Auf der Liste standen die Betriebssysteme Unix, VM und VMS, sowie diverse Compiler, aber auch allgemeine Angaben wie CAD/CAM, Ashton Tate oder Borland. "Das lief dann so ab, dass Pedro seine Spezis abklapperte, was sie so haben und dann ist er nach Ostberlin zu Sergej", erinnert sich Hübner. Unix wurde so aus der Firma "rüberkopiert", in der Markus Hess arbeitete, mit HILO 2 von Genrad wanderte ein Optimierungsprogramm für das Chip-Design in den Ostblock.

"Wir wollten schon zeigen, dass wir auch was können. So hab ich mal aus den internen Rechnern von DEC selbst 'Securepack', ein Shellskript runtergeladen, das hatte mir ein Freund aus Hamburg, der Obelix, dann auf Tape gezogen", so Hübner. Einmal fuhr er mit, genoss den unbehelligten Grenzübertritt und das Kiffen auf dem Alexanderplatz, ehe es in die Leipziger Straße zu Sergej ging. Sergej zahlte jedes Mal in bar mit Hundertern. Für Unix gab es den größten Batzen, 25.000 DM, für Securepack immerhin noch 3000 DM. Dazu kam eine Besuchspauschale von 600 DM. Insgesamt kamen so 90.000 DM zusammen, von denen Pedro als Kurier die Hälfte für sich behielt, ehe er die Scheine verteilte.

Nun war die Zeit, in der die westdeutschen Hacker Ostberlin aufsuchten, auch genau die Zeit des "großen Sprunges" in der DDR. In der Mikroelektronik wollte man gegenüber dem Westen aufholen und die so entwickelten Produkte in die Ostblock-Staaten verkaufen, die unter dem CoCom-Embargo der NATO standen: eine Vax, auf der sich die Hacker amüsierten, durfte nicht in den Ostblock verkauft werden, bei Speicherbausteinen war bei 256 KB DRAM Schluss. 120 Millionen Valutamark (=DM) standen für die Aufholjagd zur Verfügung, in der die DDR-Lenker 1986 zwei große Ziele formulierte.

So sollte das Kombinat Robotron die K1840 entwickeln, eine 1:1-Kopie der Vax 11/780 von DEC. Erste Modelle wurden bereits 1987 ausgeliefert, die offizielle Präsentation war auf der Frühjahresmesse Leipzig 1988. Passend zu dieser Großbaustelle wurde die Entwicklung eines eigenen Megabit-DRAM-Chips voran getrieben, wie er in der K1840 benötigt wurde. Die ersten Exemplare dieses Chips wurden im September 1988 dem Staatslenker Erich Honecker übergeben, der sie wiederum dem russischen Staatslenker Gorbatschow als Beweis für die Überlegenheit der DDR gegenüber der Perestroika überreichte.

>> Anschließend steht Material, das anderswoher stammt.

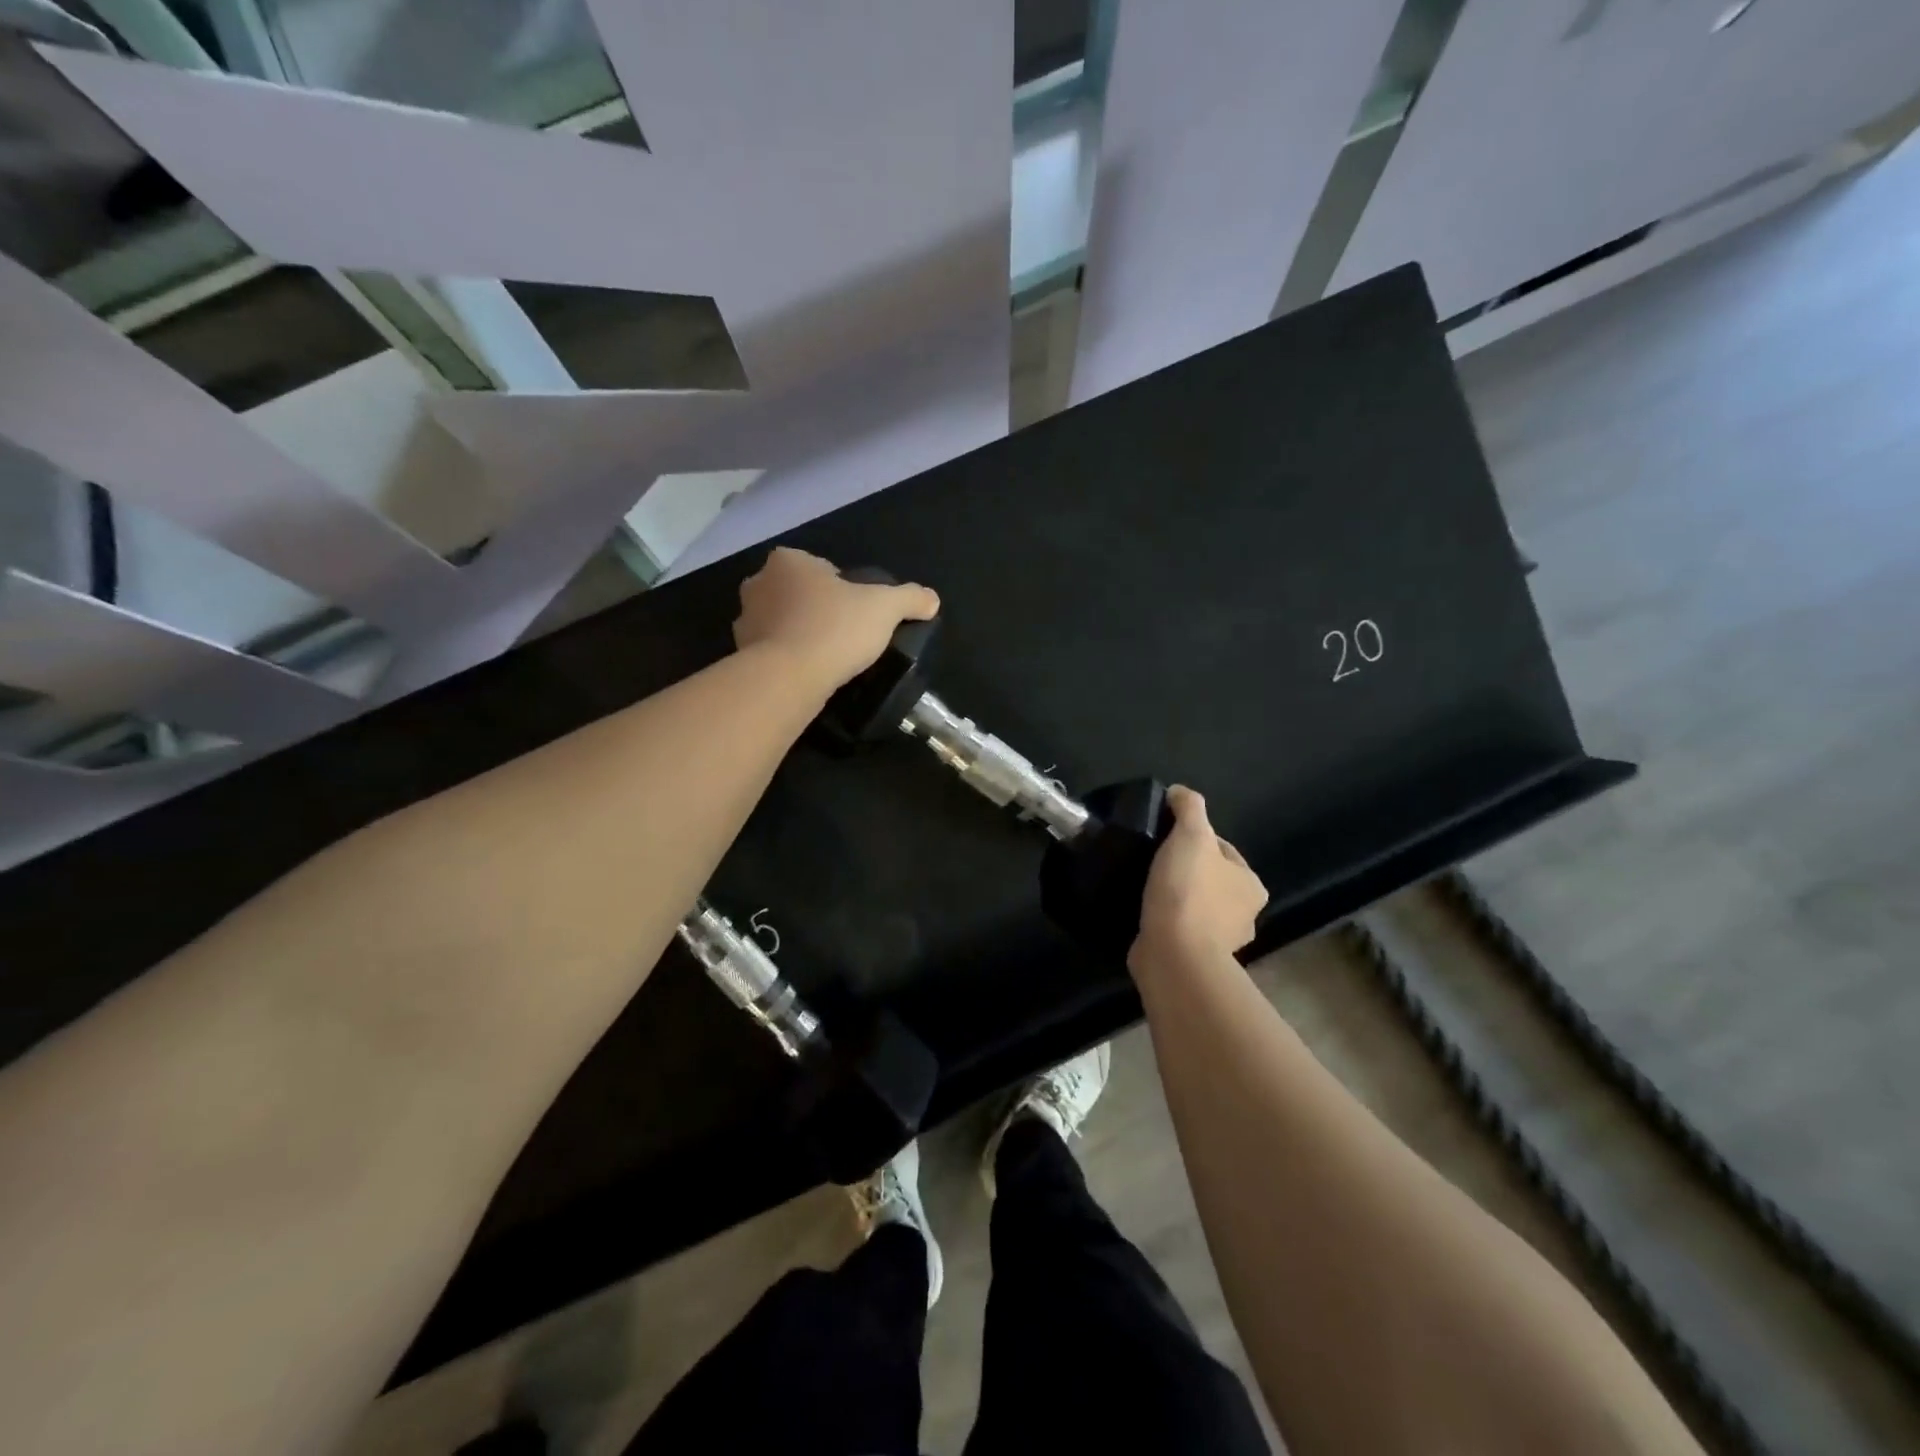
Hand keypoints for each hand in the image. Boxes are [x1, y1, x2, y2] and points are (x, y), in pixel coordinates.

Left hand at [733, 547, 939, 691]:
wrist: (789, 677)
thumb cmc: (836, 628)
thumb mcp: (886, 608)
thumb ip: (910, 598)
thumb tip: (932, 599)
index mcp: (788, 561)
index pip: (820, 568)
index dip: (841, 588)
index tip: (856, 612)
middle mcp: (758, 583)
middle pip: (796, 592)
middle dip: (815, 608)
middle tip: (842, 633)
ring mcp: (744, 619)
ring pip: (780, 621)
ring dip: (797, 632)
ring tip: (825, 656)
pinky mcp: (739, 653)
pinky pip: (769, 650)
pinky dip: (785, 657)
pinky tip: (806, 672)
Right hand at [1130, 786, 1268, 976]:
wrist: (1173, 954)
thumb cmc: (1188, 891)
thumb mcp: (1190, 835)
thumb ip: (1189, 807)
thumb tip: (1179, 791)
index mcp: (1251, 885)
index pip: (1222, 850)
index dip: (1194, 838)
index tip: (1165, 838)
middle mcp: (1244, 915)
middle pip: (1210, 879)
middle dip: (1186, 870)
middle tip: (1153, 861)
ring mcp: (1221, 942)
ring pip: (1195, 906)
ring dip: (1176, 898)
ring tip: (1145, 887)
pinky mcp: (1195, 959)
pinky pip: (1179, 930)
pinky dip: (1166, 921)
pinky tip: (1145, 913)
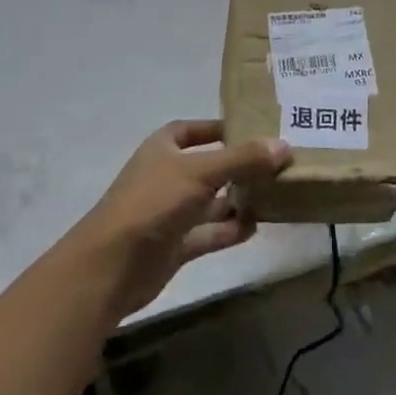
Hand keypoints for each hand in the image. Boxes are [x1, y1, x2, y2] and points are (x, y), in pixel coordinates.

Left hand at [70, 120, 291, 318]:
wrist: (111, 266)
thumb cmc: (153, 203)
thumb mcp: (200, 172)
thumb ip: (242, 159)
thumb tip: (283, 146)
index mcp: (162, 149)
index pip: (191, 130)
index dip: (218, 128)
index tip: (252, 129)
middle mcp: (167, 177)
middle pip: (208, 166)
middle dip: (238, 165)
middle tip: (276, 164)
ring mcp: (170, 213)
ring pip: (211, 201)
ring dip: (238, 198)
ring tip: (275, 194)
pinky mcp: (176, 245)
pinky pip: (210, 233)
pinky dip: (231, 230)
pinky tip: (257, 225)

Vieles spricht dafür, dass die Listen, die den jungen Hackern gegeben wurden, genau den Softwarewünschen entsprachen, die zur Aufholjagd benötigt wurden. So unterhielt Karl Nendel, der "General der Mikroelektronik" der DDR in Moskau ein eigenes Büro zur Koordinierung der Entwicklungsarbeiten. Leider sind die Dokumente des KGB derzeit für Historiker noch nicht einsehbar, was damit zu tun haben könnte, dass der damals für Robotron zuständige KGB-Agent in Deutschland ein gewisser Wladimir Putin war.

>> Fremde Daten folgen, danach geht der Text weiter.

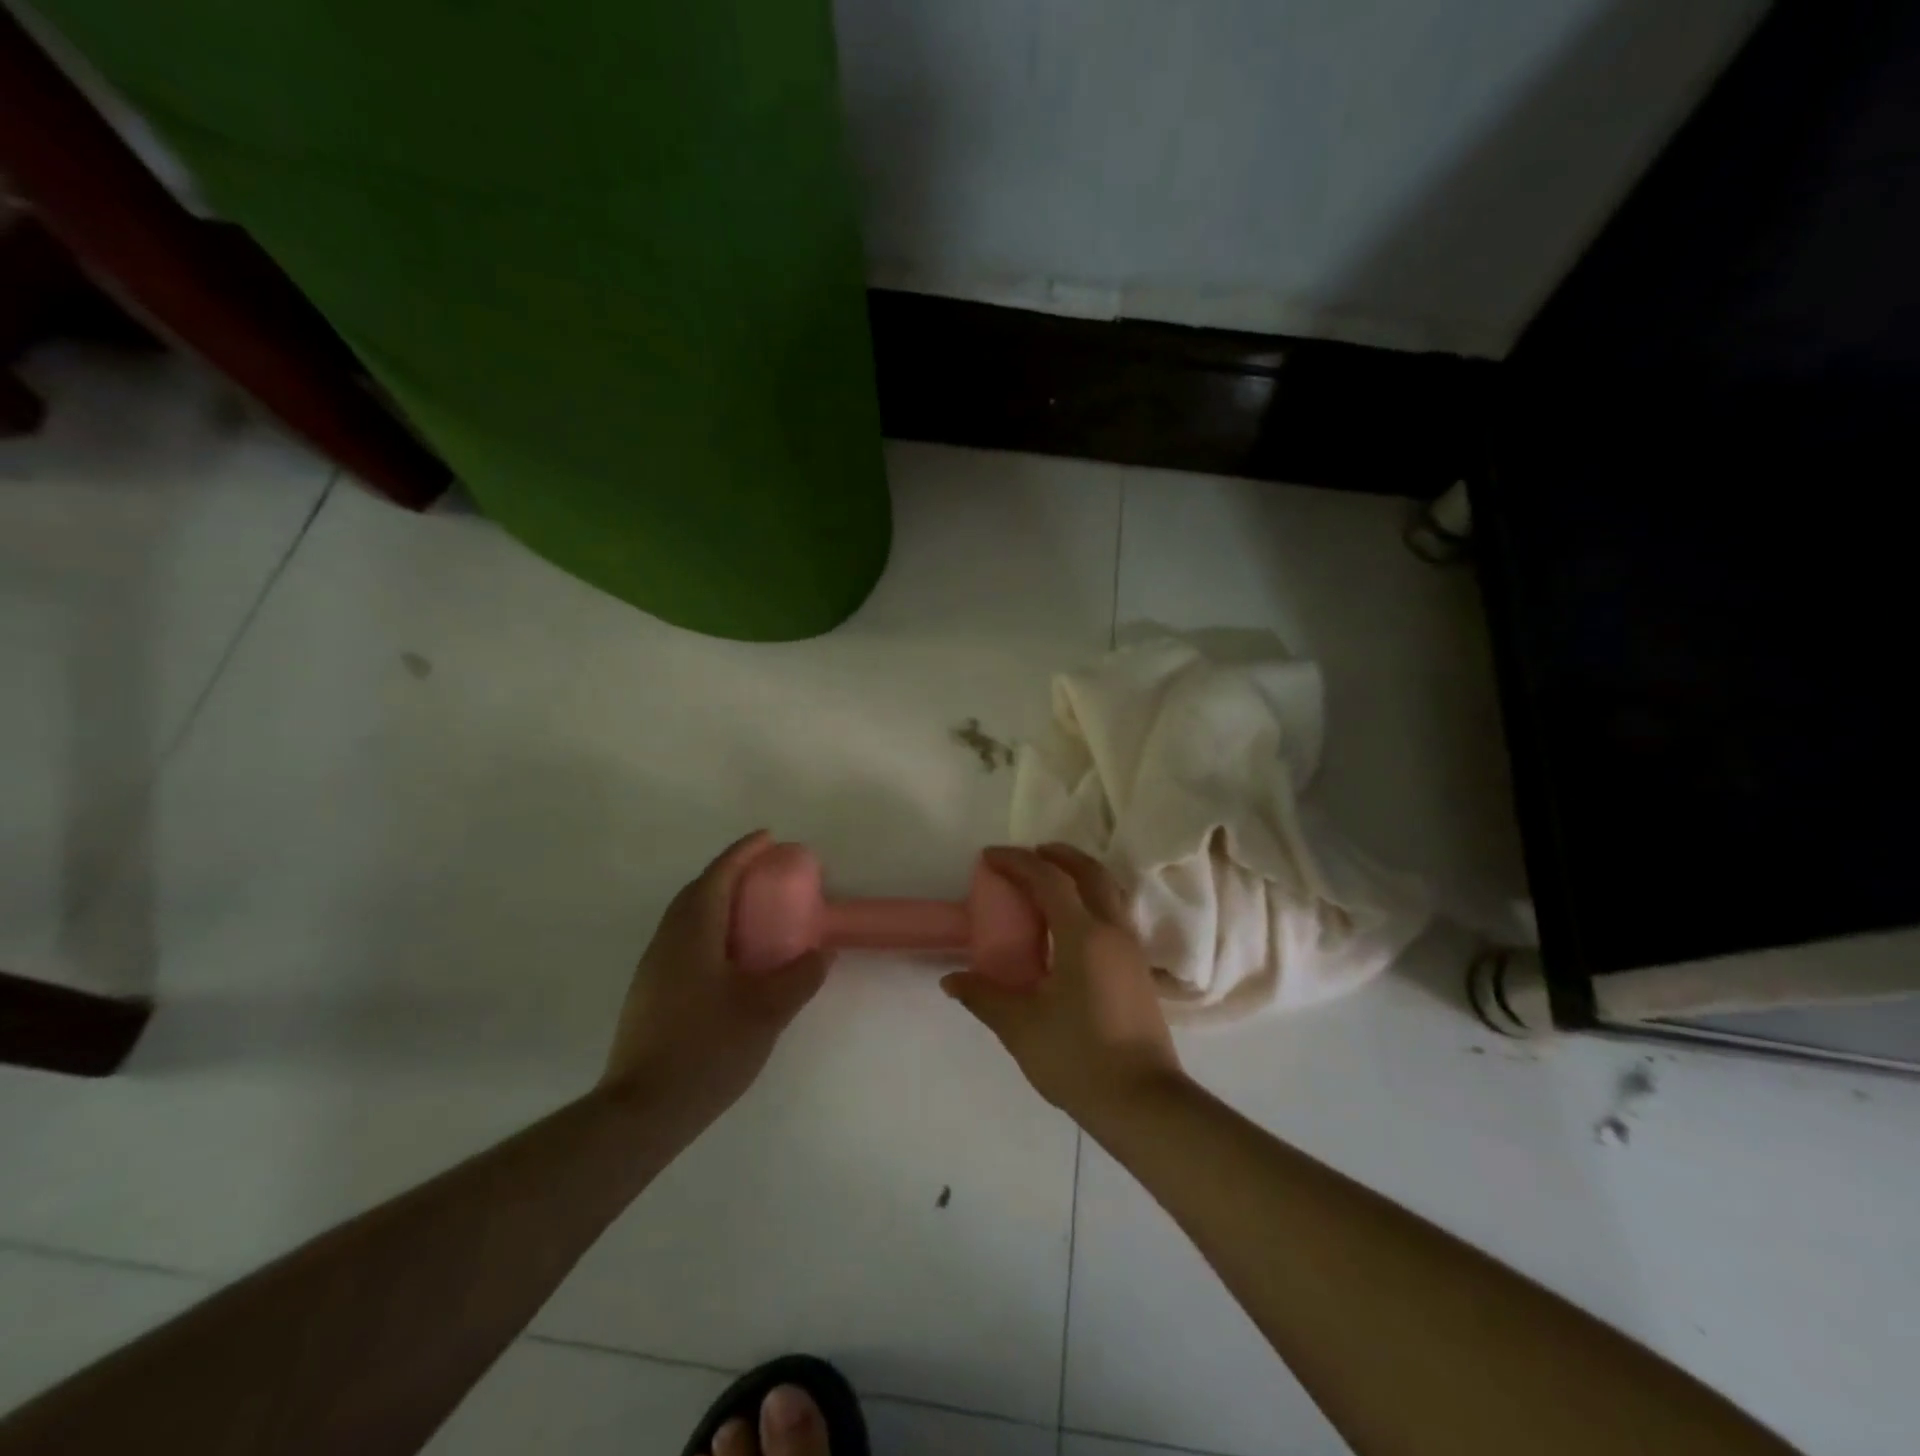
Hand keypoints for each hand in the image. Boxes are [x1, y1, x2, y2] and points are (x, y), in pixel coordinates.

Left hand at [601, 831, 829, 1128]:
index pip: (719, 875)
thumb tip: (823, 952)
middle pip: (698, 890)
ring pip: (687, 917)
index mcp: (693, 932)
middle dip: (730, 873)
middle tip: (764, 873)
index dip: (744, 852)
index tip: (769, 837)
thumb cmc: (707, 1048)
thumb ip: (800, 976)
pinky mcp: (650, 993)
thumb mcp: (767, 1010)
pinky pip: (683, 941)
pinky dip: (709, 929)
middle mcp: (667, 940)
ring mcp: (653, 968)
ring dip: (718, 901)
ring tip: (752, 912)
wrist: (642, 1111)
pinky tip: (730, 959)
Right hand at [942, 844, 1185, 1123]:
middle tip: (1026, 856)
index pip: (1049, 879)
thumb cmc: (1078, 1058)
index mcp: (1083, 935)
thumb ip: (985, 996)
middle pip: (1089, 872)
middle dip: (1057, 855)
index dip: (1017, 861)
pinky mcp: (1138, 969)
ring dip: (1079, 874)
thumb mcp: (1021, 1027)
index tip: (989, 856)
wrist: (1143, 1103)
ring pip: (1108, 890)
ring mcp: (1131, 949)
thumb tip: (951, 980)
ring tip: (1049, 882)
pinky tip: (1071, 925)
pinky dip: (1091, 898)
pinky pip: (1114, 913)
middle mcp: (1112, 930)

Es gibt jedoch Indizien: Als Ende 1987 eine K1840 mitsamt Betriebssystem-Software und Compilern nach Brasilien verkauft wurde, wütete Karl Nendel darüber, dass der Quellcode der ausgelieferten Software in der Eile nicht ausreichend genug "neutralisiert" worden war, also ihr Ursprung nicht hinreichend verschleiert: Etliche Code-Passagen enthielten Hinweise auf DEC. "Revolver-Karl" Nendel (so sein Spitzname in der DDR) forderte eine "tiefgründige sicherheitspolitische Auswertung dieses leichtsinnigen Verrats". Dazu kam es nicht mehr, denn die DDR brach zusammen.

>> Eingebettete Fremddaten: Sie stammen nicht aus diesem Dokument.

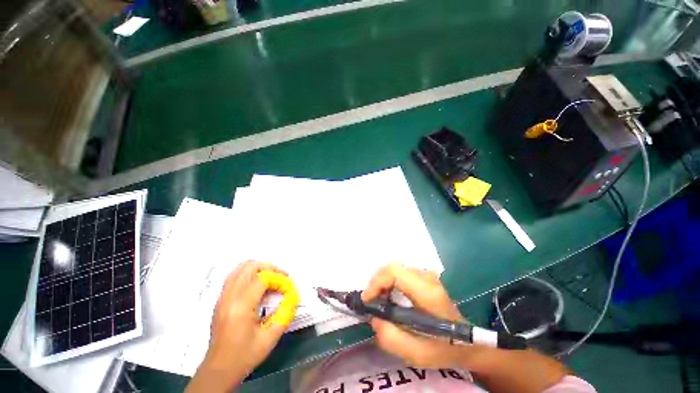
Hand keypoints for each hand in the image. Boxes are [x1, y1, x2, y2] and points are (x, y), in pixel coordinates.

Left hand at [186, 261, 287, 392]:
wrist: (218, 371)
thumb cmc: (244, 356)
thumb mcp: (270, 338)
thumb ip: (285, 313)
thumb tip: (293, 296)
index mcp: (240, 306)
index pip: (263, 279)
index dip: (279, 279)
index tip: (289, 289)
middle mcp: (229, 297)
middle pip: (249, 266)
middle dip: (270, 268)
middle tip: (282, 277)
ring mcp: (222, 297)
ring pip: (240, 268)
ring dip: (259, 268)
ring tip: (272, 278)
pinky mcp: (221, 300)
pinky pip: (235, 276)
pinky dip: (249, 274)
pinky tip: (259, 286)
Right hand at [362, 263, 468, 368]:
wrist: (468, 342)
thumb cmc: (444, 349)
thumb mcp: (417, 353)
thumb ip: (390, 338)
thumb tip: (374, 318)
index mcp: (427, 292)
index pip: (395, 272)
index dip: (376, 282)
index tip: (368, 300)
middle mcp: (427, 277)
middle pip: (393, 268)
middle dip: (377, 283)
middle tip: (372, 302)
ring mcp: (427, 275)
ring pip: (395, 270)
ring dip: (383, 283)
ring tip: (379, 302)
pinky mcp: (425, 277)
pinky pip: (400, 274)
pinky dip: (390, 283)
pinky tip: (390, 298)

Auf die Frage, warum man nicht versuchte, DDR-Repräsentanzen zu kontaktieren, hat Hans-Heinrich Hübner im Jahre 2018 keine schlüssige Antwort parat: "Irgendwie war die DDR noch viel weiter weg für uns als die Russen". Klar, man tigerte über den Alexanderplatz und kiffte unter den Köpfen von Marx und Engels, bevor es in die Leipziger Straße ging, aber sonst? "Als die Mauer fiel, bin ich sofort hinüber und habe die Hacker getroffen, die in diesem "Haus der Talente" herumhingen, also Frank Rieger und all die anderen, die ihren Weg in den CCC fanden, aber damals dachte ich nicht im Traum daran, weder an DDR-Leute noch an Hacker dort drüben", erzählt Hübner.